8. The method for preparing the wear-resistant and anti-corrosion coating according to any one of claims 5-7, characterized in that, The method includes: (1) After mixing the filler, nonionic dispersant and solvent, the mixture is sheared for the first time, epoxy resin is added, and then the mixture is ground and sheared for the second time to obtain component A; (2) After mixing the curing agent, phenol-modified graphene and solvent, the third shear was performed to obtain component B; (3) Mix component A and component B according to the mass ratio; Preferably, the method includes: (1) mixing powdered filler, nonionic dispersant and solvent and then performing a first shear, adding epoxy resin and grinding, adding sheet filler and mixing and then performing a second shear to obtain component A; (2) After mixing the curing agent, phenol-modified graphene and solvent, the third shear was performed to obtain component B; (3) Mix component A and component B according to the mass ratio.

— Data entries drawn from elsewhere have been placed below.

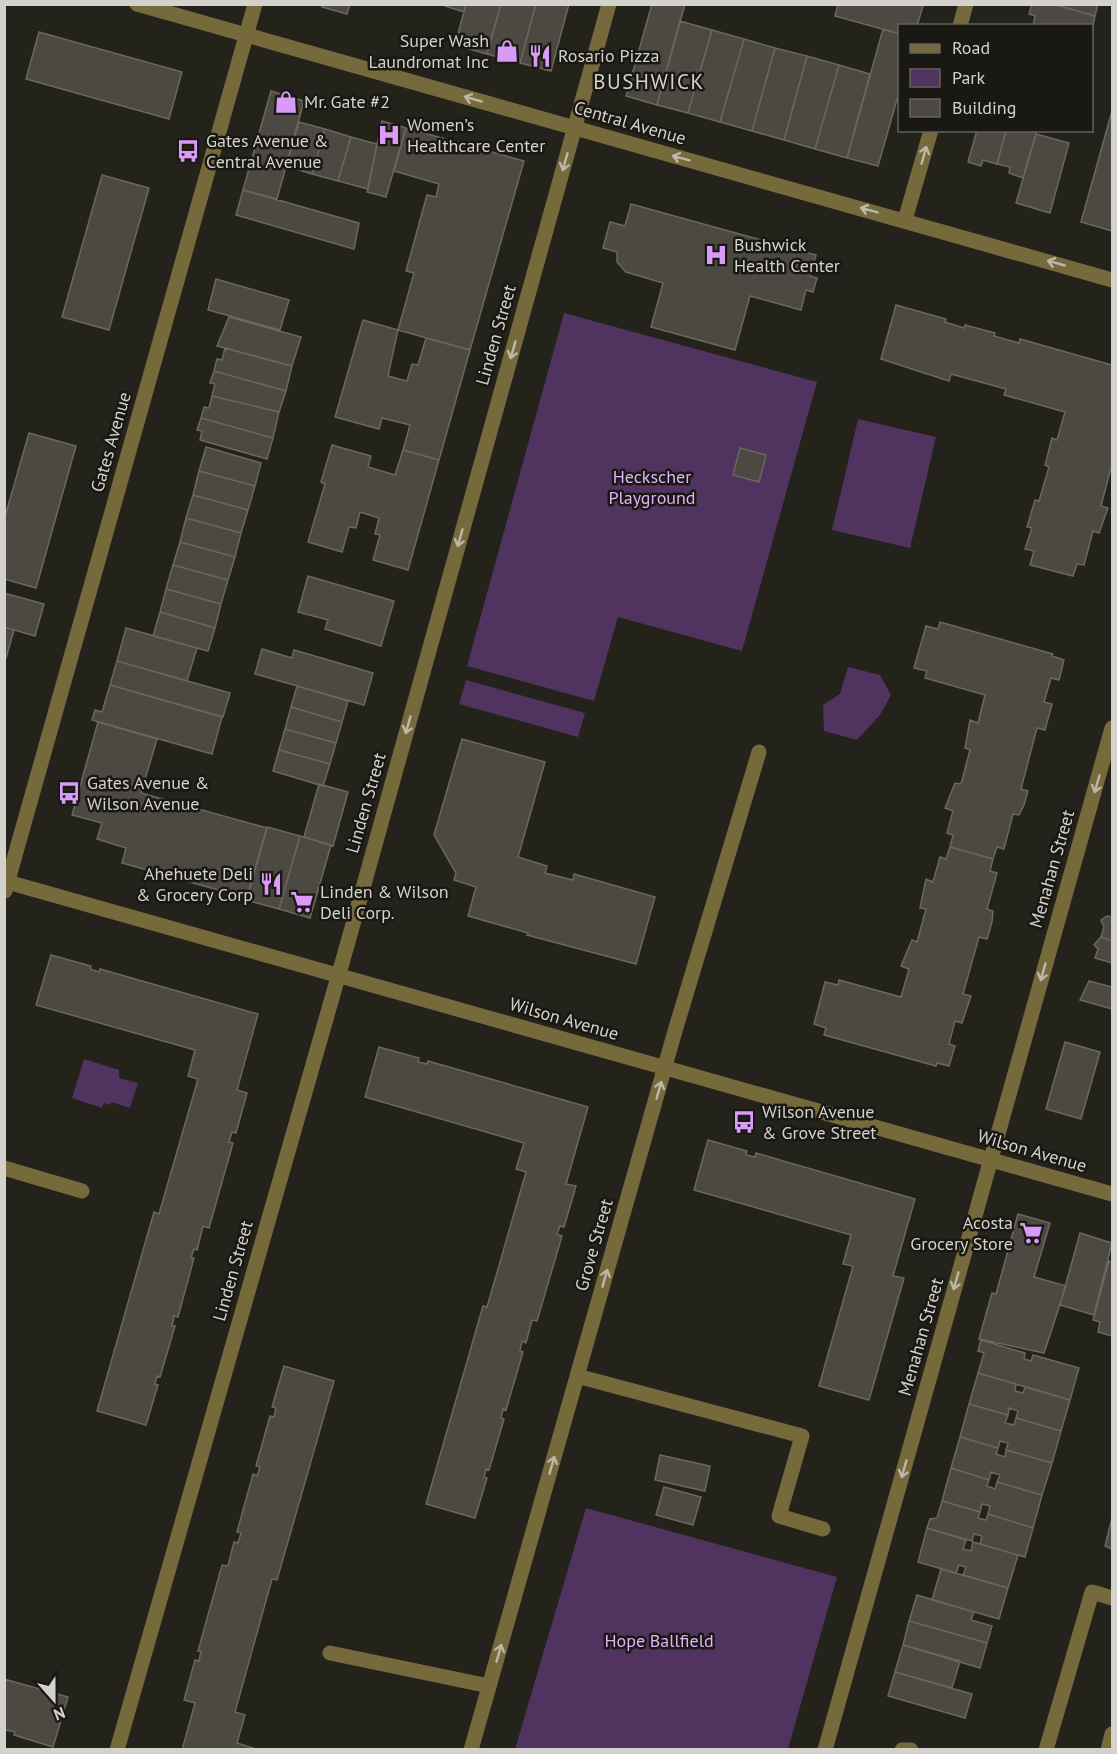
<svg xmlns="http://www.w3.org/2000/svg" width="1117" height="1754" font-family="'PT Sans',sans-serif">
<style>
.green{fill:#51335f}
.building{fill:#4b4941;stroke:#6a685f;stroke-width:1.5}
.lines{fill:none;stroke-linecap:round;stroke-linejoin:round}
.minor{stroke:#766a3d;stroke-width:15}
.oneway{stroke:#bcb8a9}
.labels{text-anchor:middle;stroke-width:5;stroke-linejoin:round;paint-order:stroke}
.poi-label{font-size:18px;fill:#d3d2cd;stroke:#1a1812;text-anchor:start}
.street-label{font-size:18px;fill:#d3d2cd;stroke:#1a1812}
.park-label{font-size:18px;fill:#e2b1fc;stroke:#1a1812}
.quarter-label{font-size:21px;letter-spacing:1.5px;fill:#d3d2cd;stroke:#1a1812}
</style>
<rect width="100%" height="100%" fill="#23221b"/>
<path class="green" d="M564,313L817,382L742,651L618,617L594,701L467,666Z
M858,419L936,437L910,548L832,530Z
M848,667L880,675L891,695L880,715L857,740L824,731L823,705L840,694Z
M466,680L585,713L578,737L459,704Z
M84,1059L119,1070V1078L138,1083L130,1108L111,1102L110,1105L104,1103L102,1108L72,1098Z
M586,1508L837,1577L788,1749H515Z"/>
<path class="building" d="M323,4H350L347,14L322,7Z
M439,4H466L464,12Z
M466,4H501L487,54L455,45Z
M501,4H536L520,63L487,54Z
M536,4H569L551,71L520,63Z
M652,4H685L657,105L626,96Z
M838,4H918L923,6L917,26H900V34L835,16Z
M1032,4H1053L1095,16L1092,29V26H1033L1035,16L1029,14Z
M1053,4H1098L1095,16Z
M680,21L712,30L688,113L657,105Z
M883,29L900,34V89L878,166L847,158Z
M712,30L744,39L720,122L688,113Z
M39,32L182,72L169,119L26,79Z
M744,39L775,48L752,131L720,122Z
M775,48L807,56L784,140L752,131Z
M807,56L839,65L815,149L784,140Z
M839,65L870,74L847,158L815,149Z
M271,91L304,101L277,199L243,190Z
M1112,111V231L1081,222Z
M382,121L406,128L386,197L367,192Z
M299,122L325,129L312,174L286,166Z
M406,128L524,161L470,350L398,330L414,273L406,271L427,195L436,197L439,184L394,171Z
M325,129L351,137L338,181L312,174Z
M977,130H1006L997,164L983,160L981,166L968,162Z
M1006,130H1037L1023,178L1009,173L1010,167L997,164Z
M1036,134L1069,143L1050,213L1016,203Z
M351,137L377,144L368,189L338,181Z
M102,175L149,188L109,330L62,317Z
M243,190L359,223L354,249L236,215Z
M631,204L816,255L810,276L817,278L813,292L806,290L801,310L750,296L735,350L651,327L663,283L626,272L617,262V252L603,248L610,222L625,226Z
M216,279L289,300L280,330L208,310Z
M896,305L946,319L945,322L964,328L965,325L995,333L994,336L1019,343L1020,339L1112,365V464L1101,506L1108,508L1099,533L1093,531L1084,565L1077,564L1073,576L1030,565L1034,551L1025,549L1032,528L1027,527L1035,500L1039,501L1049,467L1045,465L1052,438L1057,440L1065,412L1004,395L1006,389L951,374L949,381L881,359Z
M229,317L301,337L292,366L217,346Z
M363,320L398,330L388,376L407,381L412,364L418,365L426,338L470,350L439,460L403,450L410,425L382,418L379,429L335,417Z
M225,348L292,366L286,391L214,371L217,359L222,360Z
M214,371L286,391L279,412L212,396L215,384L210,383Z
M212,396L279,412L273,438L201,418L204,407L209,408Z
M201,418L273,438L267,459L200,440L202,431L197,430Z
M29,433L76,446L36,588L4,579V520Z
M332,445L371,456L368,467L395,475L403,450L439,460L408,570L373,560L380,535L375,534L379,518L360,512L356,528L349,527L342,552L308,542L325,484L321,482Z
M206,447L261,463L255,486L199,471Z
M740,448L766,455L759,482L733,475Z
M199,471L255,486L248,510L193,495Z
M193,495L248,510L241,533L186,518Z
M186,518L241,533L235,557L180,542Z
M180,542L235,557L228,580L173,565Z
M173,565L228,580L221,604L166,589Z
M308,576L394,601L381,646L325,629L328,620L298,612Z
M166,589L221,604L215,628L160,612Z
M4,593L44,604L35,636L4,627Z
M160,612L215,628L208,651L153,636Z
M940,622L1053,654L1052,656L1064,660L1059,680L1051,678L1044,702L1052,704L1045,730L1037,728L1021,789L1028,791L1024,805L1019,815L1013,814L1004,849L997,847L993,859L950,847L953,835L947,833L953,811L945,808L955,783L961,784L970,750L965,748L970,720L978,723L985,695L925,678L927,671L914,668L926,626L938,629Z
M4,627L14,630L6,658H4Z
M126,628L197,648L187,681L117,661Z
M262,649L292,658L294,650L373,673L364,705L255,674Z
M117,661L230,693L223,717L110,685Z
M110,685L222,717L212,754L92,720L95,710L102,712Z
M297,686L348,701L342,722L291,707Z
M291,707L342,722L336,743L285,729Z
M98,722L157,739L141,793L267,828L247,898L122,863L126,848L97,839L102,823L72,815Z
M285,729L336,743L330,764L279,750Z
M462,739L545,762L518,857L547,866L545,873L573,880L574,874L655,897L636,964L527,935L528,933L468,916L476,887L454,880L456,873L434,835Z
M279,750L330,764L323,786L273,771Z
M319,784L348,792L333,846L304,837Z
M267,827L300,836L279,909L246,900Z
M300,836L331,845L310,918L279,909Z
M950,847L993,859L990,871L997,873L987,909L993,911L992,922L987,939L979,937L963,994L971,996L962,1023L955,1021L949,1044L955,1046L949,1066L937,1063L936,1066L824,1035L826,1028L814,1024L825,982L838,985L839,980L901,997L909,969L901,966L912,940L917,942L926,909L920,908L926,879L933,882L940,857L946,859Z
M1107,916L1112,917V941L1101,937L1104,927L1101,920Z
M1101,937L1112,941V963L1095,958L1098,949L1094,945Z
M51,955L91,966L90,969L99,972L100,969L258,1014L237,1090L247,1093L236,1133L232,1132L229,1142L233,1143L209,1228L203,1226L197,1250L194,1249L191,1258H194L178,1317L174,1316L172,1326H175L160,1377L157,1376L155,1384L158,1385L146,1425L97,1411L154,1212L159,1214L198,1079L188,1076L195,1050L36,1005Z
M1089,981L1112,987V1009L1080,1000Z
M1065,1042L1100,1052L1081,1119L1046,1109Z
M379,1047L419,1058L418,1062L427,1064L428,1061L588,1107L566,1184L576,1186L564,1227L560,1226L557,1234L562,1236L537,1321L532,1320L526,1343L522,1341L520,1351L523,1352L506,1410L503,1409L501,1418L504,1419L489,1470L486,1469L484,1477L487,1478L475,1518L426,1504L483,1306L487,1307L526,1172L516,1169L524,1143L365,1097Z
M708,1140L747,1151L746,1155L755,1157L756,1153L915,1199L893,1276L904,1278L869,1400L819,1386L853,1266L843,1264L851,1235L694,1190Z
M1018,1214L1050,1223L1034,1277L1066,1286L1044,1353L979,1339L992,1293L996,1294Z
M1080,1233L1112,1243L1094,1315L1060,1305Z
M1109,1261L1112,1262V1336L1098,1332L1100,1322L1093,1320Z
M981,1340L1025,1353L1024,1359L1031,1361L1033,1355L1079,1368L1070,1400L978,1373L984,1353L978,1351Z
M284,1366L334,1381L277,1580L272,1579L235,1712L245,1715L237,1743L259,1750H182L195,1703L184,1700L195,1660L199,1661L201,1651H198L222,1565L228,1566L234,1542L238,1543L241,1533L237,1532L253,1474L257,1476L260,1467L256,1466L270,1416L274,1417L276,1408L272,1407Z
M978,1373L1016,1384L1015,1391L1023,1393L1025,1387L1070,1400L1061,1431L1016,1418L1018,1411L1009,1408L1008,1415L969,1404Z
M969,1404L1008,1415L1005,1423L1014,1425L1016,1418L1061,1431L1052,1463L1006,1450L1008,1443L1000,1441L998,1448L960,1437Z
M960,1437L998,1448L996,1454L1005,1457L1006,1450L1052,1463L1042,1495L997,1482L1000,1475L991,1472L989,1480L951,1468Z
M660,1455L710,1466L705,1491L655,1480Z
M951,1468L989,1480L987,1486L995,1489L997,1482L1042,1495L1033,1528L988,1514L990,1506L982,1504L980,1512L942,1501Z
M664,1487L701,1497L693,1525L656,1515Z
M942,1501L980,1512L978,1518L986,1520L988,1514L1033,1528L1025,1557L980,1544L982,1536L974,1534L972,1541L927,1528L930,1519L937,1518Z
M1112,1518V1549L1105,1546Z
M927,1528L966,1540L963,1549L971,1551L973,1542L1018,1555L1008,1588L963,1575L966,1567L959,1565L956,1573L918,1562Z
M941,1569L1008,1588L999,1619L932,1600Z
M917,1595L974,1612L971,1620L992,1626L987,1643L909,1621Z
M909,1621L987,1643L980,1668L903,1645Z
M903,1645L960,1661L952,1688L895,1672Z
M895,1672L972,1694L965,1718L888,1696Z
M4,1679L68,1697L53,1747L14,1735L15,1732L6,1730L4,1733Z"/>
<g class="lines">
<path class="minor" d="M137,4L1112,280
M960,26L966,4
M905,220L931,130
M4,881L1112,1194
M5,891L255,4
M4,1168L82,1191
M577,1376L802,1436L779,1516L823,1529
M330,1653L489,1686
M117,1750L348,942L609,4
M471,1750L675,1031L759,752
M825,1750L1112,728
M902,1750H911
M1046,1750L1092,1592L1112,1598
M1108,1750L1112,1734"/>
</g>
<defs><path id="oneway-shaft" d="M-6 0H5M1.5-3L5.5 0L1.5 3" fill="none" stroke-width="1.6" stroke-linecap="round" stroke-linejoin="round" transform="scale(1.5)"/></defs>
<g class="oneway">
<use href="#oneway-shaft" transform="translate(473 99) rotate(-164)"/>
<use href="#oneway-shaft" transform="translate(924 155) rotate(-74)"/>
<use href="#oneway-shaft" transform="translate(681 158) rotate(-165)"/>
<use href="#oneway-shaft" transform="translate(565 162) rotate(106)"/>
<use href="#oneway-shaft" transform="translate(869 210) rotate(-165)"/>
<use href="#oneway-shaft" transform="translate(1056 263) rotate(-164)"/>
<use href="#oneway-shaft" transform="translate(513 350) rotate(106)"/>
<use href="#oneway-shaft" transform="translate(460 538) rotate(106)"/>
<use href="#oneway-shaft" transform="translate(408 725) rotate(106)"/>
<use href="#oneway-shaft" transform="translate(1097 784) rotate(106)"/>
<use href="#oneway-shaft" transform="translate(1043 972) rotate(106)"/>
<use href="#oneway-shaft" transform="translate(659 1090) rotate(-74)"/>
<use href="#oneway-shaft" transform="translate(605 1278) rotate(-74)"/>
<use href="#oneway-shaft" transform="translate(956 1281) rotate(106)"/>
<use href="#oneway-shaft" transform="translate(552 1465) rotate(-74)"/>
<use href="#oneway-shaft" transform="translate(904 1469) rotate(106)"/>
<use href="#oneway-shaft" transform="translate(499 1653) rotate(-74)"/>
</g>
<defs>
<g id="shop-bare" transform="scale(1.8)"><path d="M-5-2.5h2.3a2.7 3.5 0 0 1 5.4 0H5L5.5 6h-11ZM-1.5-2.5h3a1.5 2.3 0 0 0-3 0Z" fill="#d99af8" stroke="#1a1812" stroke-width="2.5" paint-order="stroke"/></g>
<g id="restaurant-bare" transform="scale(1.8)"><path d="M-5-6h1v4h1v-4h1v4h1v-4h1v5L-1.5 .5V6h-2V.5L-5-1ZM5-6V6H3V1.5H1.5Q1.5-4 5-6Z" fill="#d99af8" stroke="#1a1812" stroke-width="2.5" paint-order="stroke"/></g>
<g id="hospital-bare" transform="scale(1.8)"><path d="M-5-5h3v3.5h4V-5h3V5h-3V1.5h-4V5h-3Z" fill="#d99af8" stroke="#1a1812" stroke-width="2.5" paint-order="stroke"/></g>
<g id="bus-bare" transform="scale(1.8)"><path d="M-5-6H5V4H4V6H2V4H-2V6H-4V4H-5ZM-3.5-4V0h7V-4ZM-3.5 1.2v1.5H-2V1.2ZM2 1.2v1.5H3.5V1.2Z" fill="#d99af8" stroke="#1a1812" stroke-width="2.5" paint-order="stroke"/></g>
<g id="supermarket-bare" transform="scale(1.8)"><path d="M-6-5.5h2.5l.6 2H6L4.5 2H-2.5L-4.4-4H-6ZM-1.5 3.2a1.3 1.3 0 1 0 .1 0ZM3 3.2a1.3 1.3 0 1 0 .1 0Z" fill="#d99af8" stroke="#1a1812" stroke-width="2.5" paint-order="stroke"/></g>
</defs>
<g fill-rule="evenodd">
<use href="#shop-bare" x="507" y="51"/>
<use href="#restaurant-bare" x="540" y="56"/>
<use href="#shop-bare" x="286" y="102"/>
<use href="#hospital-bare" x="389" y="135"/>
<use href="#bus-bare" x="188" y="151"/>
<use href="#hospital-bare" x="716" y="255"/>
<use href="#bus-bare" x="69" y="793"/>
<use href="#restaurant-bare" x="271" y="884"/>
<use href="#supermarket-bare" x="302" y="902"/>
<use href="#bus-bare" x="744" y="1122"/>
<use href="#supermarket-bare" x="1031" y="1233"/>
</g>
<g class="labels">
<g class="poi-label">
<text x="489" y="47" text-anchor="end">Super Wash<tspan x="489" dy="21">Laundromat Inc</tspan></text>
<text x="558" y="62">Rosario Pizza</text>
<text x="304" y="108">Mr. Gate #2</text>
<text x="407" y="131">Women’s<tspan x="407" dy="21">Healthcare Center</tspan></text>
<text x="206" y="147">Gates Avenue &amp;<tspan x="206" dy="21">Central Avenue</tspan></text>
<text x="734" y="251">Bushwick<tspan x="734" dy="21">Health Center</tspan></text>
<text x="87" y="789">Gates Avenue &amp;<tspan x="87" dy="21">Wilson Avenue</tspan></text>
<text x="253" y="880" text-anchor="end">Ahehuete Deli<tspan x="253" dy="21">&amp; Grocery Corp</tspan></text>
<text x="320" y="898">Linden &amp; Wilson<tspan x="320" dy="21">Deli Corp.</tspan></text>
<text x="762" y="1118">Wilson Avenue<tspan x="762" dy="21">&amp; Grove Street</tspan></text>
<text x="1013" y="1229" text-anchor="end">Acosta<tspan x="1013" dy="21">Grocery Store</tspan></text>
</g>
<g class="street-label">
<text transform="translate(630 123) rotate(16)" y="6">Central Avenue</text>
<text transform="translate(496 335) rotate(-74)" y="6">Linden Street</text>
<text transform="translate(111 442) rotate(-74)" y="6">Gates Avenue</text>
<text transform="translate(366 803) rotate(-74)" y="6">Linden Street</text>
<text transform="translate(1052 869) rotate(-74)" y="6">Menahan Street</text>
<text transform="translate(564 1019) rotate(16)" y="6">Wilson Avenue</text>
<text transform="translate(1032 1151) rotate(16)" y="6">Wilson Avenue</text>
<text transform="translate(594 1245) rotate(-74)" y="6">Grove Street</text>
<text transform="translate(233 1271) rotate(-74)" y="6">Linden Street</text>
<text transform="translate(921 1337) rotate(-74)" y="6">Menahan Street</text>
</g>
<g class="park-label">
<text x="652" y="483">Heckscher<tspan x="652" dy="21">Playground</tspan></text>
<text x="659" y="1647">Hope Ballfield</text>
</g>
<g class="quarter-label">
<text x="649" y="89">BUSHWICK</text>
</g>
</g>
<rect width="1117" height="1754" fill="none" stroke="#d3d2cd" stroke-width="12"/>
<rect x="898" y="24" width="195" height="108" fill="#1a1812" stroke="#64625d" stroke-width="1.5"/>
<rect x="910" y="44" width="30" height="9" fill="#766a3d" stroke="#64625d" stroke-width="1.5"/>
<text x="952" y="54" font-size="18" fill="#d3d2cd">Road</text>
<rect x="910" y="69" width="30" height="18" fill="#51335f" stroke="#64625d" stroke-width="1.5"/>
<text x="952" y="84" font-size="18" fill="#d3d2cd">Park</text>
<rect x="910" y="99" width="30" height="18" fill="#4b4941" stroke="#64625d" stroke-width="1.5"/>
<text x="952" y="114" font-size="18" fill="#d3d2cd">Building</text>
<g transform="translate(54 1700) rotate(159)" stroke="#1a1812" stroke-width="4.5" paint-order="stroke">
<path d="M0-4.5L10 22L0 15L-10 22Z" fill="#d3d2cd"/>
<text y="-9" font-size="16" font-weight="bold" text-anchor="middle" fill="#d3d2cd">N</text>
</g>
</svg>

9. A wear-resistant and corrosion-resistant coating, characterized in that, Formed by coating with the wear-resistant and corrosion-resistant coating as described in any one of claims 5-7.
10. The application of the wear-resistant and corrosion-resistant material according to any one of claims 1-4, the wear-resistant and corrosion-resistant coating according to any one of claims 5-7, and the wear-resistant and corrosion-resistant coating according to claim 9 in oilfield downhole drilling tools, downhole tubing, and downhole casing.